As International Women’s Day (March 8) pushes for greater gender equality across the sciences, there’s at least one facet of the STEM sector where women are beginning to outnumber men.
They may be underrepresented in some science, technology, engineering, mathematics and computer science (STEM) disciplines, but women have been steadily increasing their numbers in the fields of winemaking and grape growing.
Over the last three years, 58.1 per cent of graduates from Brock University’s Oenology and Viticulture (OEVI) program have been female, with 62.5 per cent earning a Bachelor of Science in Oenology and Viticulture and 53.3 per cent graduating with a certificate in Grape and Wine Technology.
To put that into context, a 2011 Stats Can report on gender differences in Canadian universities showed women accounted for just 39 per cent of STEM graduates aged 25 to 34. For non-STEM programs, women accounted for 66 per cent of university graduates. Globally, the United Nations says only 22 per cent of those working in the sciences are women.
At Brock, the pattern of women graduating from the OEVI program is likely to continue in the future as just over 60 per cent of current students in the program are women.
Brock alumna Emma Garner (BSc, ’04), currently one of four winemakers at Thirty Bench winery in Beamsville, is one example of a female graduate who has found career success in the industry since completing the program.
Garner, who was last year’s Ontario Winemaker of the Year, said the industry has historically had a greater focus on men.
“However, in recent years there has been a swing towards showcasing women. And there are so many fantastic female producers — winemakers, owners, promoters — working in all aspects of the industry and making substantial contributions.”
This shift has also been noticed by Debbie Inglis, the Director of Brock’s Cool Climate Oenology and Viticulture Institute (CCOVI).
Within CCIOVI itself, seven of nine full-time staff members are female, as are many of the flagship research institute’s researchers and research assistants.

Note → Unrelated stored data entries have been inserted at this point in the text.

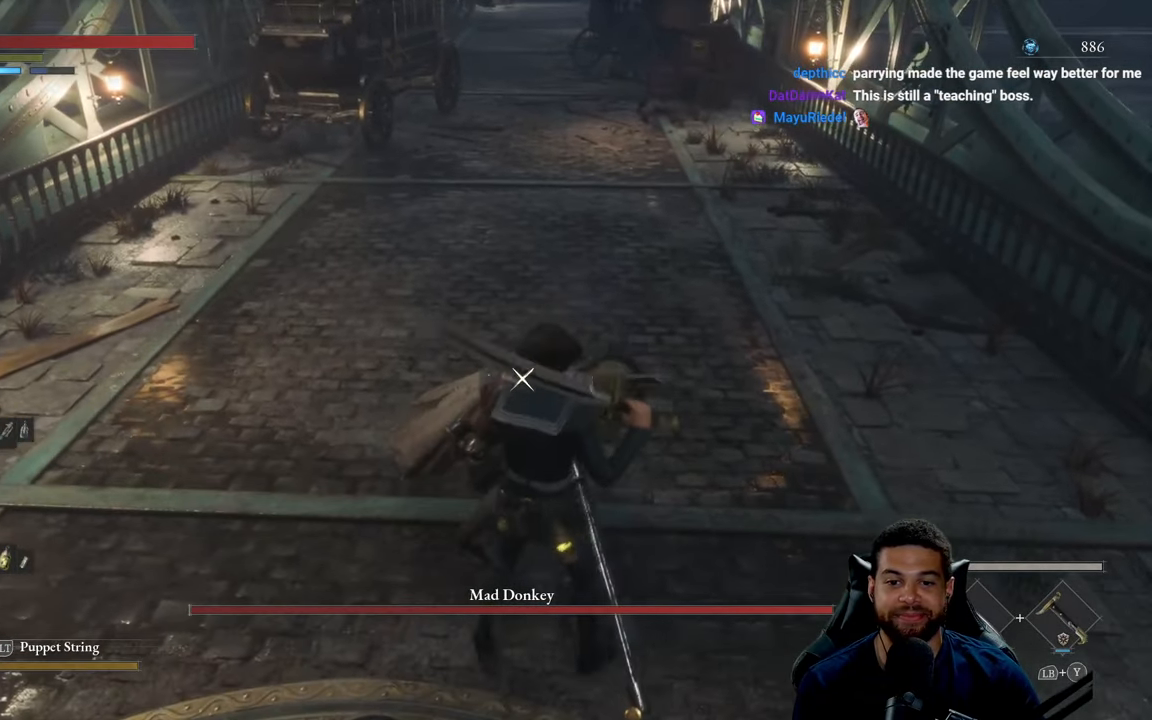
{"buttons": [], "left_stick": "up-left", "right_stick": "center", "events": [[50, "R1", "up"], [100, "left_stick", "up-left"], [250, "left_stick", "up-right"], [500, "left_stick", "up-left"]]}
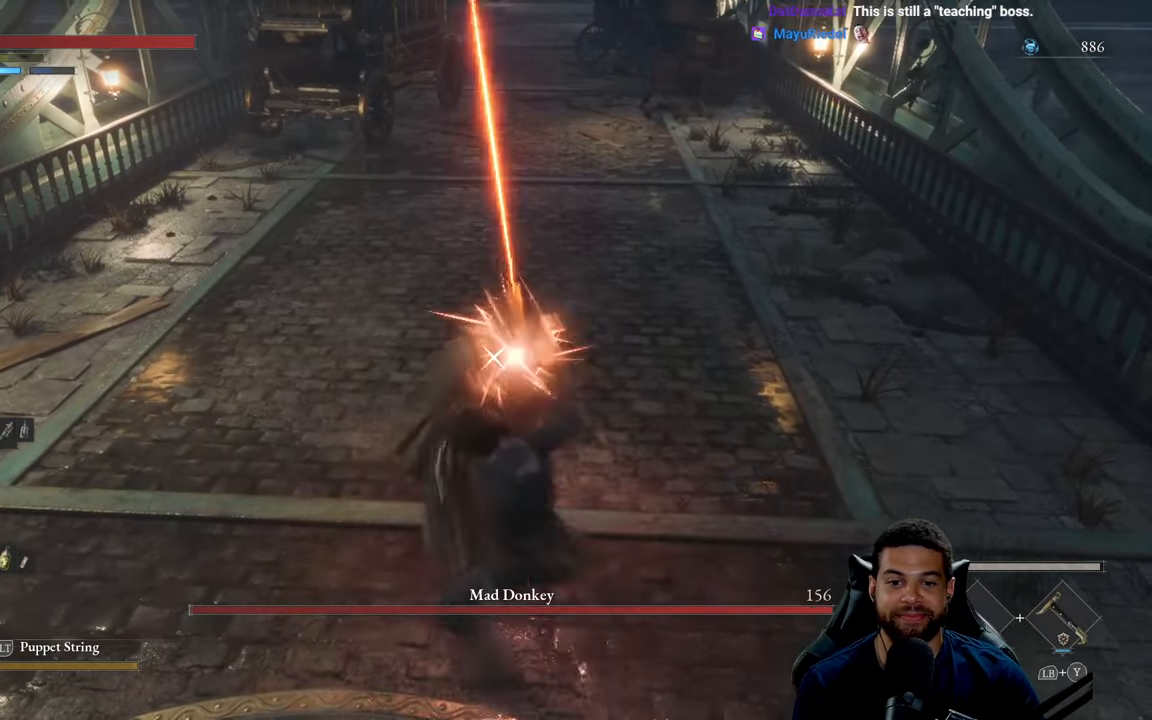
{"buttons": [], "left_stick": "down-left", "right_stick": "center", "events": [[83, "left_stick", "left"], [133, "R1", "down"], [183, "left_stick", "down-left"], [233, "R1", "up"]]}
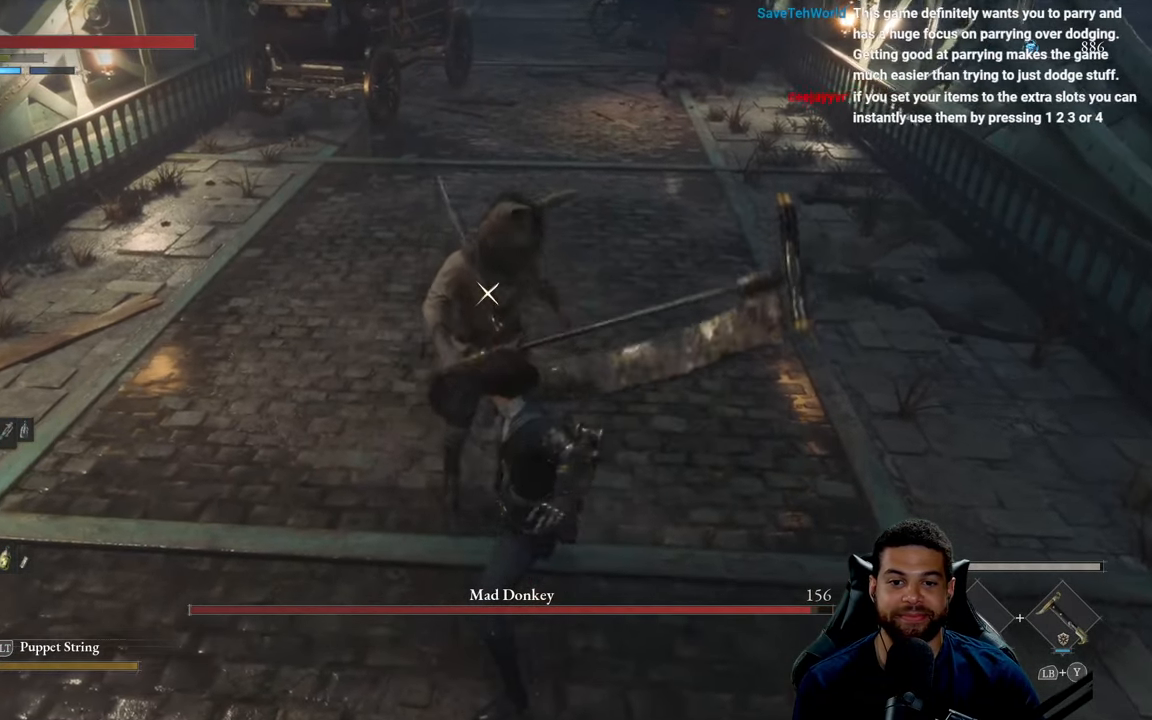
{"buttons": [], "left_stick": "down", "right_stick": "center", "events": [[67, "left_stick", "down"]]}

And all of the graduate students currently working with Inglis this year are also female.
She said maintaining diversity is key to remaining competitive in such a demanding and innovative industry.
“As more women continue with careers in science, they act as mentors and role models for the next generation, stimulating even more interest in these career options for young women peering into the future,” said Inglis. “It is very rewarding to see the valued contribution that women are making in the grape and wine industry, from winemakers to vineyard operations to research positions.”
“Every time I encounter another woman who is trying to work in this industry — which is so intense — as well as balance a healthy lifestyle, care for a family and herself, I am inspired.”